The Case of Charles Dexter Ward actually contains two stories in roughly equal proportions.  First, there is the pain-staking reconstruction of a concealed history, that of the career of one Joseph Curwen, refugee from “the great witchcraft panic” in Salem, vengeful sorcerer and corrupter of pre-Revolutionary Providence.  Curwen’s method of obtaining powerful occult and esoteric knowledge was through necromancy—reconstituting the bodies and souls of the long deceased from a handful of their dusty remains.  Which knowledge he used effectively to gain political and economic influence, as well as the hand of a local heiress in marriage.  But Curwen had another project he was secretly completing on his farm in nearby Pawtuxet, one with dire consequences for the entire world.

Lovecraft cleverly incorporates the fictional history of Joseph Curwen into the actual history of events in Providence circa the mid-18th century—a skill he shares with his colleague Robert E. Howard, who in some of his adventure tales did the same with ancient European and Middle-Eastern history.
  
Interwoven with the story of Joseph Curwen is the relentless demise of his descendent, Charles Dexter Ward, who outwardly resembles Curwen when compared to an old portrait of the sorcerer.  Ward also very much resembles Lovecraft in physique, temperament, sheltered childhood, scholarly preoccupations, and obsession with genealogical and antiquarian matters.  Reading the description of Ward’s upper class lifestyle and demeanor, one wonders if this essentially autobiographical material is Lovecraft’s own life rewritten:  what his experience might have been if his grandfather’s business had not collapsed and the family’s fortunes not precipitously declined, leaving him impoverished.

When Ward becomes aware of his ancestor, he is soon obsessed with finding out all he can about him, even locating the necromancer’s unpublished Journall and Notes of Jos: Curwen, Gent.
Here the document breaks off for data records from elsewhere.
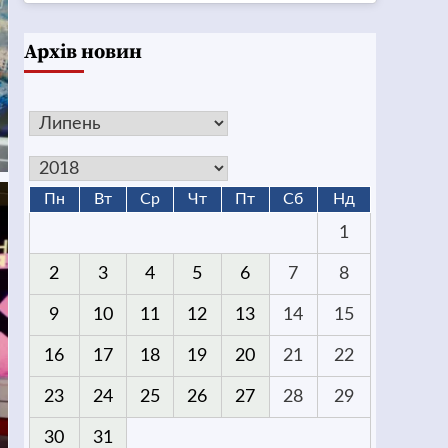
Архів новин
Пн
Вт
Ср
Чт
Пт
Сб
Нд
1
2
3
4
5
6
7
8
9
10
11
12
13
14
15
16
17
18
19
20
21
22
23
24
25
26
27
28
29
30
31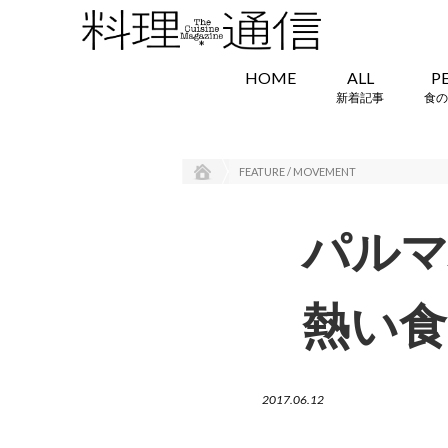
HOME
ALL
P
新着記事
食の
FEATURE / MOVEMENT
パル
熱い食
2017.06.12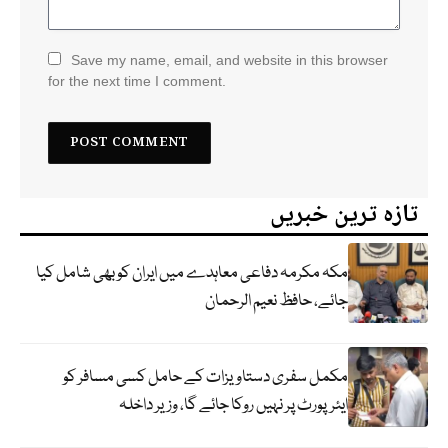
Save my name, email, and website in this browser
for the next time I comment.
تازہ ترین خبریں
مکہ مکرمہ دفاعی معاہدے میں ایران کو بھی شامل کیا
جائے، حافظ نعیم الرحمان
مکمل سفری دستاویزات کے حامل کسی مسافر کو
ایئرپورٹ پر نہیں روکا جائے گا، وزیر داخلہ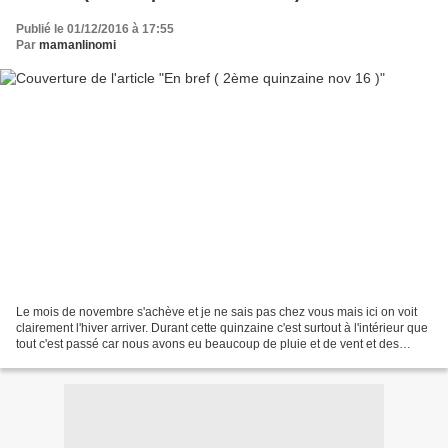
Publié le 01/12/2016 à 17:55
Par
mamanlinomi
Le mois de novembre s'achève et je ne sais pas chez vous mais ici on voit
clairement l'hiver arriver. Durant cette quinzaine c'est surtout à l'intérieur que
tout c'est passé car nous avons eu beaucoup de pluie et de vent et des
soucis associés. En effet...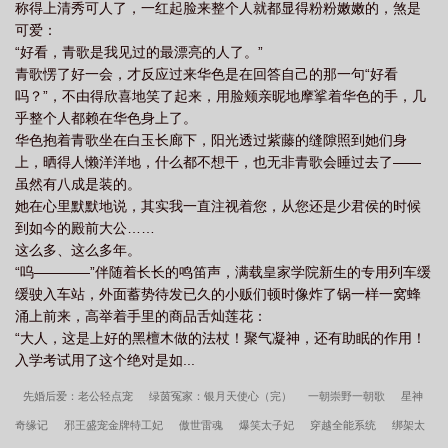
称得上清秀可人了，一红起脸来整个人就都显得粉粉嫩嫩的，煞是
可爱：
“好看，青歌是我见过的最漂亮的人了。”
青歌愣了好一会，才反应过来华色是在回答自己的那一句“好看
吗？”，不由得欣喜地笑了起来，用脸颊亲昵地摩挲着华色的手，几
乎整个人都赖在华色身上了。
华色抱着青歌坐在白玉长廊下，阳光透过紫藤的缝隙照到她们身
上，晒得人懒洋洋地，什么都不想干，也无非青歌会睡过去了——
虽然有八成是装的。
她在心里默默地说，其实我一直注视着您，从您还是少君侯的时候
到如今的殿前大公……
这么多、这么多年。
“呜————”伴随着长长的鸣笛声，满载皇家学院新生的专用列车缓
缓驶入车站，外面蓄势待发已久的小贩们顿时像炸了锅一样一窝蜂
涌上前来，高举着手里的商品舌灿莲花：
“大人，这是上好的黑檀木做的法杖！聚气凝神，还有助眠的作用！
入学考试用了这个绝对是如...
先婚后爱：老公轻点宠
绿茵冤家：银月天使心（完）
一朝崇野一朝歌
星神
奇缘记
邪王盛宠金牌特工妃
傲世雷魂
爆笑太子妃
穿越全能系统
绑架太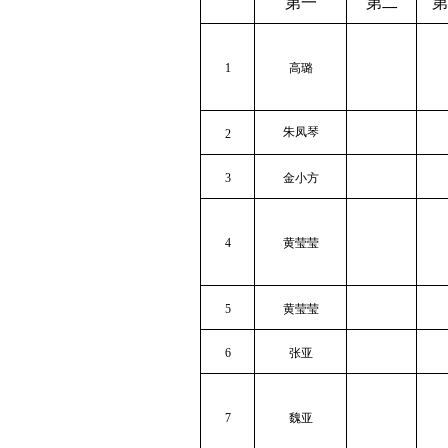
第一
第二
第
1
高璐
朱凤琴
2
3
金小方
4
黄莹莹
5
黄莹莹
6
张亚
7
魏亚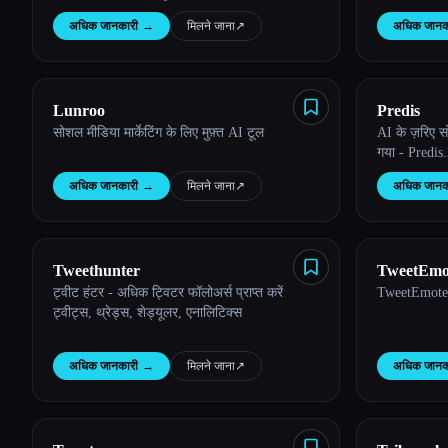
अधिक जानकारी
→
मिलने जाना
↗︎
अधिक जानक
Esc
Lunroo
Predis
सोशल मीडिया मार्केटिंग के लिए मुफ़्त AI टूल
AI के ज़रिए स
गया - Predis
अधिक जानकारी
→
मिलने जाना
↗︎
अधिक जानक
Tweethunter
TweetEmo
ट्वीट हंटर - अधिक ट्विटर फॉलोअर्स प्राप्त करें
TweetEmote | 
ट्वीट्स, थ्रेड्स, शेड्यूलर, एनालिटिक्स
अधिक जानकारी
→
मिलने जाना
↗︎
अधिक जानक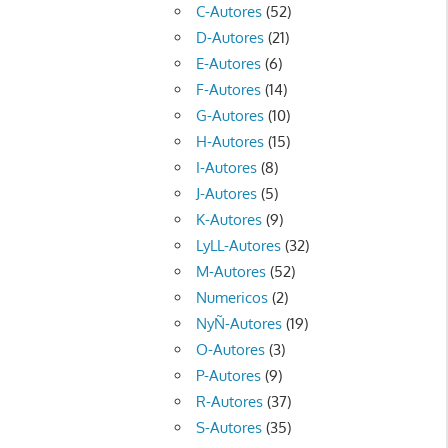
C-Autores
(52)
D-Autores
(21)
E-Autores
(6)
F-Autores
(14)
G-Autores
(10)
H-Autores
(15)
I-Autores
(8)
J-Autores
(5)
K-Autores
(9)
LyLL-Autores
(32)
M-Autores
(52)
Numericos
(2)
NyÑ-Autores
(19)
O-Autores
(3)
P-Autores
(9)
R-Autores
(37)
S-Autores
(35)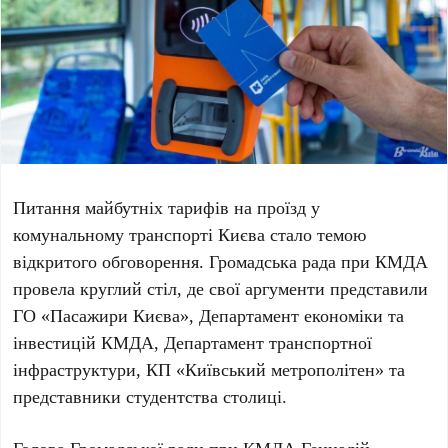
Питання майбутніх тарифів на проїзд у
комунальному транспорті Києва стало темою
відкритого обговорення.
Громадська рада при КМДА
провела круглий стіл, де свої аргументи представили
ГО «Пасажири Києва»
,
Департамент економіки та
інвестицій КМДА
,
Департамент транспортної
інфраструктури
,
КП «Київський метрополітен»
та
представники студентства столиці.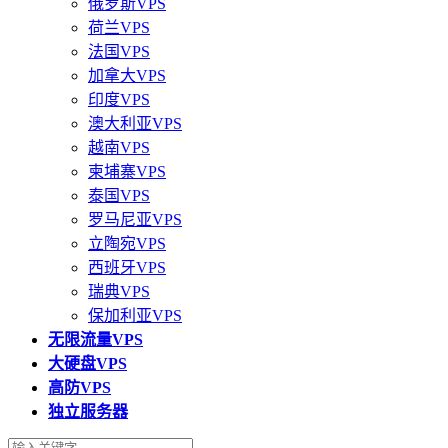
俄罗斯VPS
荷兰VPS
法国VPS
加拿大VPS
印度VPS
澳大利亚VPS
越南VPS
柬埔寨VPS
泰国VPS
罗马尼亚VPS
立陶宛VPS
西班牙VPS
瑞典VPS
保加利亚VPS
无限流量VPS
大硬盘VPS
高防VPS
独立服务器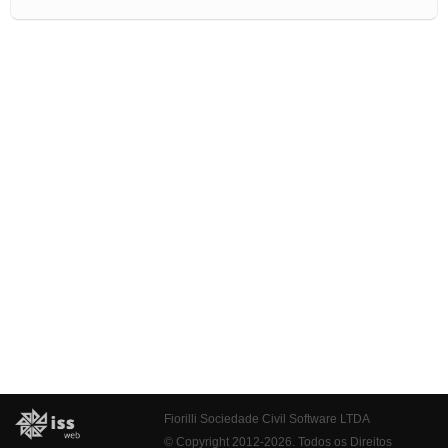
Fiorilli Sociedade Civil Software LTDA
© Copyright 2012-2026. Todos os Direitos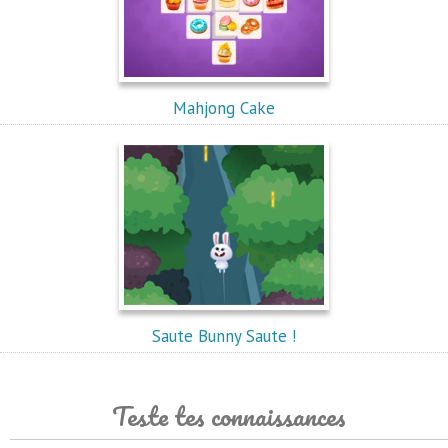
Mahjong Cake
Saute Bunny Saute !
Teste tes connaissances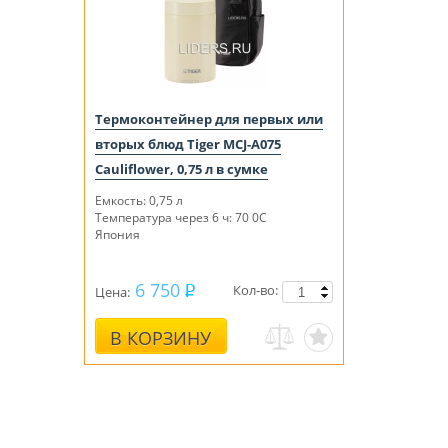
Термоконтейнер для первых или
вторых блюд Tiger MCJ-A075
Cauliflower, 0,75 л в сумке
Емкость: 0,75 л
Температура через 6 ч: 70 0С
Япония
6 750
Кол-во:
Цена:
В КОРЗИНУ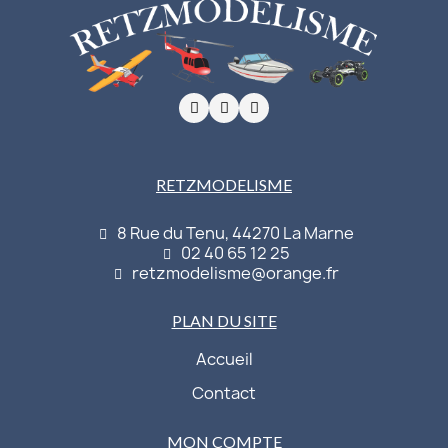
RETZMODELISME
8 Rue du Tenu, 44270 La Marne
02 40 65 12 25
retzmodelisme@orange.fr
PLAN DU SITE
Accueil
Contact
MON COMPTE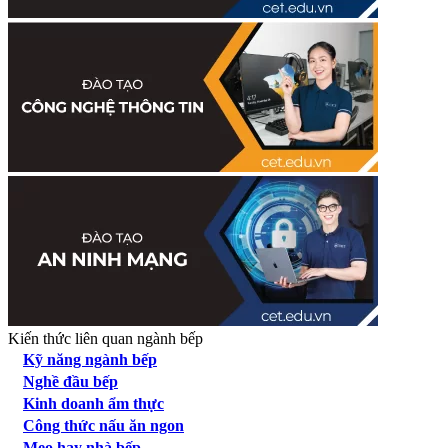
Kiến thức liên quan ngành bếp
Kỹ năng ngành bếp
Nghề đầu bếp
Kinh doanh ẩm thực
Công thức nấu ăn ngon
Mẹo hay nhà bếp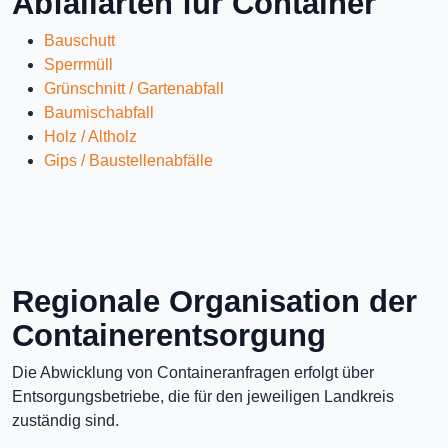
Abfallarten für Container
Bauschutt
Sperrmüll
Grünschnitt / Gartenabfall
Baumischabfall
Holz / Altholz
Gips / Baustellenabfälle
Regionale Organisation der
Containerentsorgung
Die Abwicklung von Containeranfragen erfolgt über
Entsorgungsbetriebe, die für den jeweiligen Landkreis
zuständig sind.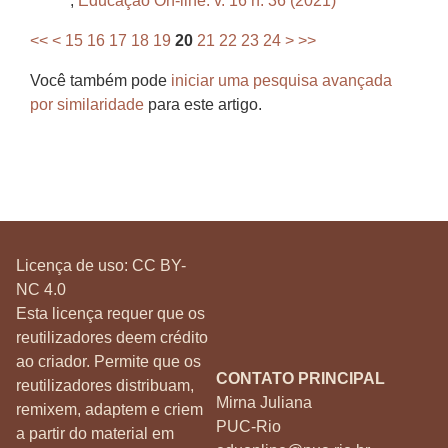
,
Educação On-line: v. 16 n. 36 (2021)
<<
<
15
16
17
18
19
20
21
22
23
24
>
>>
Você também pode
iniciar uma pesquisa avançada
por similaridade
para este artigo.
Licença de uso:
CC BY-
NC 4.0
Esta licença requer que os
reutilizadores deem crédito
ao criador. Permite que os
CONTATO PRINCIPAL
reutilizadores distribuam,
Mirna Juliana
remixem, adaptem e criem
PUC-Rio
a partir do material em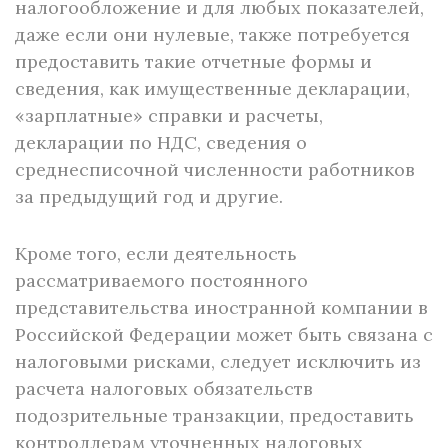
налогообложение и для любых показателей,
даже если они нулевые, также потребуется
предоставить такие отчетные формы и
сведения, как имущественные декларации,
«зарплатные» справки и расчеты,
декларации по НДС, сведения о
среднесписочной численности работников
за предыдущий год и другие.
Кроме того, если деятельность
рассматриваемого постоянного
представительства иностранной компании в
Российской Федерации может быть связана с
налоговыми рисками, следует исключить из
расчета налоговых обязательств
подозрительные транзакции, предоставить
контроллерам уточненных налоговых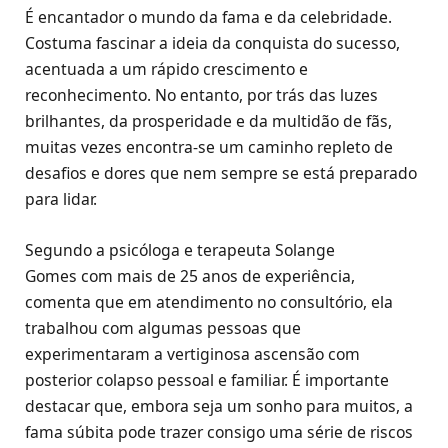
É encantador o mundo da fama e da celebridade.
Costuma fascinar a ideia da conquista do sucesso,
acentuada a um rápido crescimento e
reconhecimento. No entanto, por trás das luzes
brilhantes, da prosperidade e da multidão de fãs,
muitas vezes encontra-se um caminho repleto de
desafios e dores que nem sempre se está preparado
para lidar.
Segundo a psicóloga e terapeuta Solange
Gomes com mais de 25 anos de experiência,
comenta que em atendimento no consultório, ela
trabalhou com algumas pessoas que
experimentaram a vertiginosa ascensão com
posterior colapso pessoal e familiar. É importante
destacar que, embora seja um sonho para muitos, a
fama súbita pode trazer consigo uma série de riscos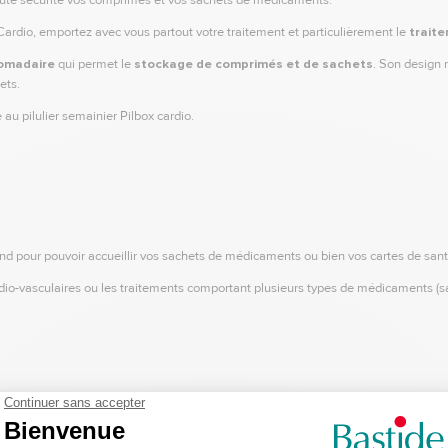
oute sécurité vos comprimés et vos sachets de médicaments.
 Cardio, emportez avec vous partout votre traitement et particulièrement le
traite
domadaire
qui permet le
stockage de comprimés et de sachets
. Son design 
ets.
 au pilulier semainier Pilbox cardio.
 pour pouvoir accueillir vos sachets de médicaments ou bien vos cartes de santé t
rdio-vasculaires ou les traitements comportant plusieurs types de médicaments (
à son look maroquinerie et son coloris tendance.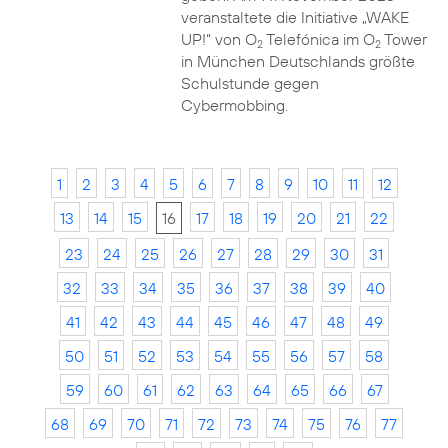
veranstaltete die Initiative „WAKE
UP!“ von O
Telefónica im O
Tower
2
2
in München Deutschlands größte
Schulstunde gegen
Cybermobbing.
1
2
3
4
5
6
7
8
9
10
11
12
13
14
15
16
17
18
19
20
21
22
23
24
25
26
27
28
29
30
31
32
33
34
35
36
37
38
39
40
41
42
43
44
45
46
47
48
49
50
51
52
53
54
55
56
57
58
59
60
61
62
63
64
65
66
67
68
69
70
71
72
73
74
75
76
77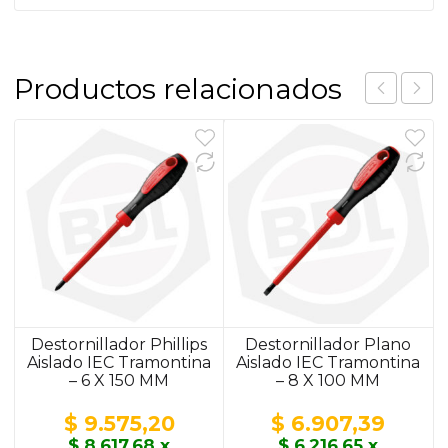
Productos relacionados
Destornillador Phillips
Destornillador Plano
Aislado IEC Tramontina
Aislado IEC Tramontina
– 6 X 150 MM
– 8 X 100 MM
$
9.575,20
$
6.907,39
$
8.617,68
x
$
6.216,65
x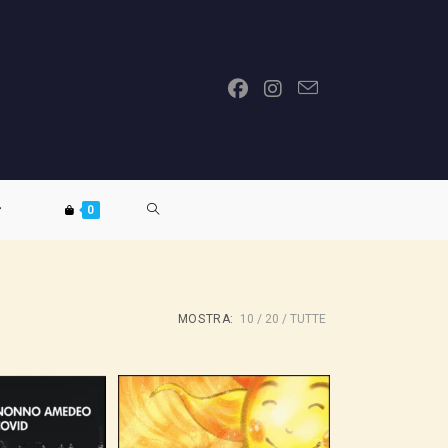
ATTIVA/DISATTIVA
0
LA
MOSTRA:
10
20
TUTTE
RICERCA
SUL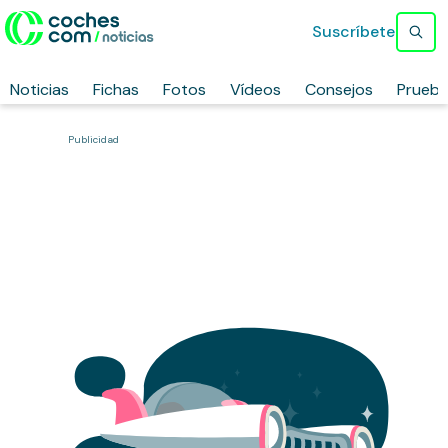
Suscríbete
Noticias
Fichas
Fotos
Vídeos
Consejos
Prueb
Publicidad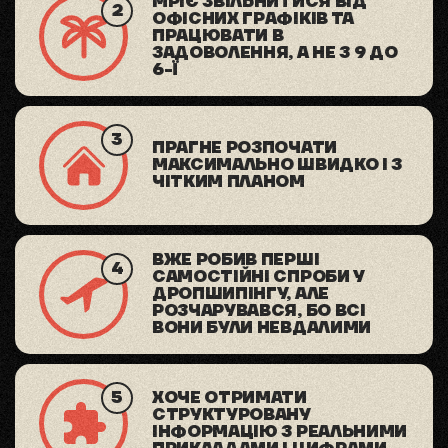
МРІЄ ЗВІЛЬНИТИСЯ ВІД
ОФІСНИХ ГРАФІКІВ ТА
ПРАЦЮВАТИ В
ЗАДОВОЛЕННЯ, А НЕ З 9 ДО
6-Ї
ПРАГНЕ РОЗПОЧАТИ
МАКСИМАЛЬНО ШВИДКО І З
ЧІТКИМ ПЛАНОМ
ВЖЕ РОБИВ ПЕРШІ
САМОСТІЙНІ СПРОБИ У
ДРОПШИПІНГУ, АЛЕ
РОЗЧАРУВАВСЯ, БО ВСІ
ВОНИ БУЛИ НЕВДАЛИМИ
ХОЧЕ ОТРИМАТИ
СТРУКТУРОВАНУ
ІНФОРМАЦІЮ З РЕАЛЬНИМИ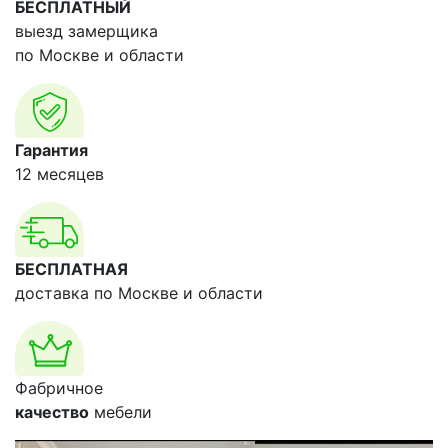
БЕСПЛАТНЫЙ
выезд замерщика
по Москве и области
Гарантия
12 месяцев
БЕСПЛАТНАЯ
доставка по Москве и области
Фабричное
качество
мебели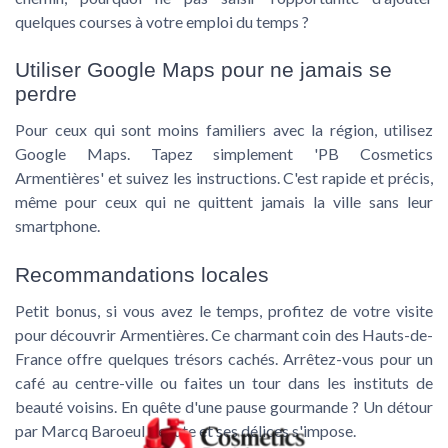
quelques courses à votre emploi du temps ?
Utiliser Google Maps pour ne jamais se
perdre
Pour ceux qui sont moins familiers avec la région, utilisez
Google Maps
. Tapez simplement 'PB Cosmetics
Armentières' et suivez les instructions. C'est rapide et précis,
même pour ceux qui ne quittent jamais la ville sans leur
smartphone.
Recommandations locales
Petit bonus, si vous avez le temps, profitez de votre visite
pour découvrir Armentières. Ce charmant coin des
Hauts-de-
France
offre quelques trésors cachés. Arrêtez-vous pour un
café au centre-ville ou faites un tour dans les
instituts de
beauté
voisins. En quête d'une pause gourmande ? Un détour
par Marcq Baroeul beaute et ses délices s'impose.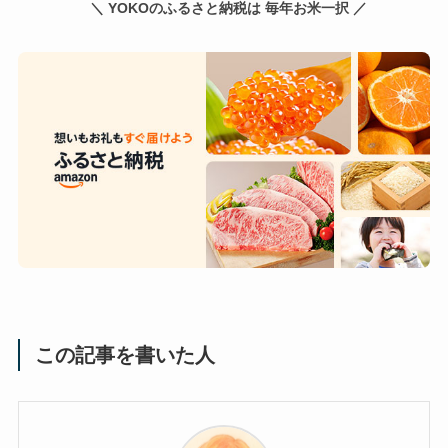
＼ YOKOのふるさと納税は 毎年お米一択 ／
この記事を書いた人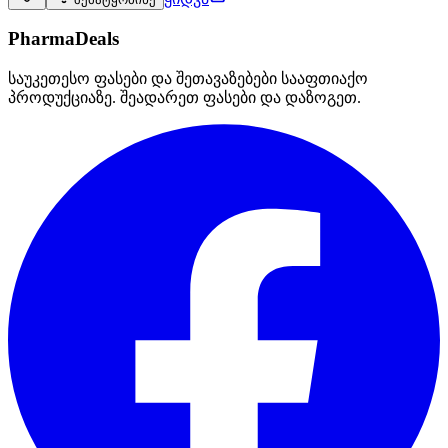
PharmaDeals
საუკეთესო ფასები და შეთავაზებები სააფთიაქო
პროდუქციაზე. შეადარეთ ფასები და დაზოგეთ.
Of Providence –Plantations, Late of Salem.  As he becomes ever more under the sway of Curwen’s influence, Ward begins to recapitulate the occult work his evil progenitor had begun in the late 1700s.  Like father, like great-great-great-grandson.  Ward’s parents and family doctor become increasingly alarmed, though for a while they are remarkably tolerant of all the chanting, shrieking, thunder claps and disturbing odors that radiate from Ward’s locked study.

Much of the initial part of The Case of Charles Dexter Ward is lengthy travelogue describing historic properties and locations in Providence.  There is also an overly long portrait of Ward’s early life, which seems in many aspects to be a version of the author’s autobiography.  This material appears to serve little purpose in unedited form, and gives the impression it was appended to the front of the story.  Less committed readers may want to skim these early sections. 

Lovecraft has often been criticized for excessive back story, which typically involves depiction of a narrator diligently studying and pondering old records in search of an explanation for some bizarre event.  However, the detailed history of Curwen and his activities, as well as the clinical depiction of Ward’s collapse into psychic possession are critical to the story, and firmly establish the basis for the increasing horror and tragedy.  And Lovecraft skillfully brings the narratives of the two men together at the end, with a climax that is memorable and haunting.

By the late 1930s Lovecraft was attempting ever longer and more complex stories with multiple characters and subtle, disturbing themes.  His skill as an author was continuing to develop. His voluminous correspondence, the fragments and some of the posthumous publications he left behind—among them Ibid (1938), The Evil Clergyman (1939), The Very Old Folk (1940) The Dream Quest of Unknown Kadath (1943) and The Case of Charles Dexter Ward (1941) clearly show that his work was not yet done.  It is a tribute to his efforts that so many have since attempted to build on top of the foundation he laid, or perhaps—because there was so much excavation involved—uncovered.